Den Haag - Einer der blutrünstigsten serbischen Kriegsverbrecher ist am Montag für grausame Massenmorde in Bosnien zu lebenslanger Haft verurteilt worden.

Sein mitangeklagter Cousin erhielt eine 30-jährige Gefängnisstrafe. Das UN-Tribunal für das ehemalige Jugoslawien in Den Haag befand Milan und Sredoje Lukic zahlreicher Kriegsverbrechen und Verbrechen gegen die Menschlichkeit beziehungsweise der Beihilfe dazu für schuldig. Die Staatsanwaltschaft hatte für beide lebenslange Strafen gefordert.

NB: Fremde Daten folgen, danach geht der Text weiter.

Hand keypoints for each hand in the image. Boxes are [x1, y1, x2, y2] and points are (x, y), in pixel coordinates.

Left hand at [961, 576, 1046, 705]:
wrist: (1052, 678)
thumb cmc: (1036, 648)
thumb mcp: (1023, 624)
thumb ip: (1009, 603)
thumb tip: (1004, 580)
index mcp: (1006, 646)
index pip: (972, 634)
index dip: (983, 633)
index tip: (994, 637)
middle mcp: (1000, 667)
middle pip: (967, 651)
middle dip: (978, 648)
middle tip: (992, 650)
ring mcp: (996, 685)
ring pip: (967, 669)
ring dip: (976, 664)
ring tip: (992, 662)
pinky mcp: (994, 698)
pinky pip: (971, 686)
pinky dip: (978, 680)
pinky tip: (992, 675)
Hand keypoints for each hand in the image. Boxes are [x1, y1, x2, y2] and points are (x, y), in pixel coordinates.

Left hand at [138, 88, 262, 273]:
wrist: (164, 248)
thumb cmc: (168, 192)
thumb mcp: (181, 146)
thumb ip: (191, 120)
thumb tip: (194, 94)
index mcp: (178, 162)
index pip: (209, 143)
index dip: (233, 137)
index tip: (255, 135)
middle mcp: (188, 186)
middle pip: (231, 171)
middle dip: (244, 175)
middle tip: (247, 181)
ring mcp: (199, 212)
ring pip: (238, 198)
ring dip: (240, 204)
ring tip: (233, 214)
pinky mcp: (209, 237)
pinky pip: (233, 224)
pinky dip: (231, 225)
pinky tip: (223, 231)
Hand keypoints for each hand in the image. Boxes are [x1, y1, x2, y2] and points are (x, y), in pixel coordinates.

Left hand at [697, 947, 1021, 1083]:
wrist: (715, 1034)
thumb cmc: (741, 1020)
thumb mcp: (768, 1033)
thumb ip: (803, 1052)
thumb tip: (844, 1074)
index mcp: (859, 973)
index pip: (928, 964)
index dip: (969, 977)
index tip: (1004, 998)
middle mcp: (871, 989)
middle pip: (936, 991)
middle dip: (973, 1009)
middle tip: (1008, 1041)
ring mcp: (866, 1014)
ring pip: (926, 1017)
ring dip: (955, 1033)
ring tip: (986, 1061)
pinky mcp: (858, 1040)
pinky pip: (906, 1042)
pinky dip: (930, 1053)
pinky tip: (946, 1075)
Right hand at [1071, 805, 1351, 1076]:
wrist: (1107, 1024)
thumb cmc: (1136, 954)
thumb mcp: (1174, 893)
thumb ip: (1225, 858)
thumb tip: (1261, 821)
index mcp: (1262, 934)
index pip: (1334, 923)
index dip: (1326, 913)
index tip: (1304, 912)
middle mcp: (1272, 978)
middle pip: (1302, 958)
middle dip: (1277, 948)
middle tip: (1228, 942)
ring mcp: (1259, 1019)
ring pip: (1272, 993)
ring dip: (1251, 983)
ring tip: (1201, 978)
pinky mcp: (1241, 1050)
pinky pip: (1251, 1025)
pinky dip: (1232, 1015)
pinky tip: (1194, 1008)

Das Gericht sah es als erwiesen an, dass insbesondere der heute 41-jährige Milan Lukic als Anführer der Bande “Weiße Adler“ mit Hilfe seines heute 48-jährigen Cousins während der Balkan-Kriege Dutzende von bosnisch-muslimischen Frauen, Kindern und alten Männern in Häuser eingesperrt und die Gebäude dann mit Granaten in Brand gesetzt hat. Menschen, die versuchten, aus Fenstern zu fliehen, seien kaltblutig erschossen worden. Milan Lukic habe mit äußerster Grausamkeit und Kaltblütigkeit getötet, erklärte Richter Patrick Robinson. Allein habe der Angeklagte insgesamt mindestens 142 Menschen ermordet.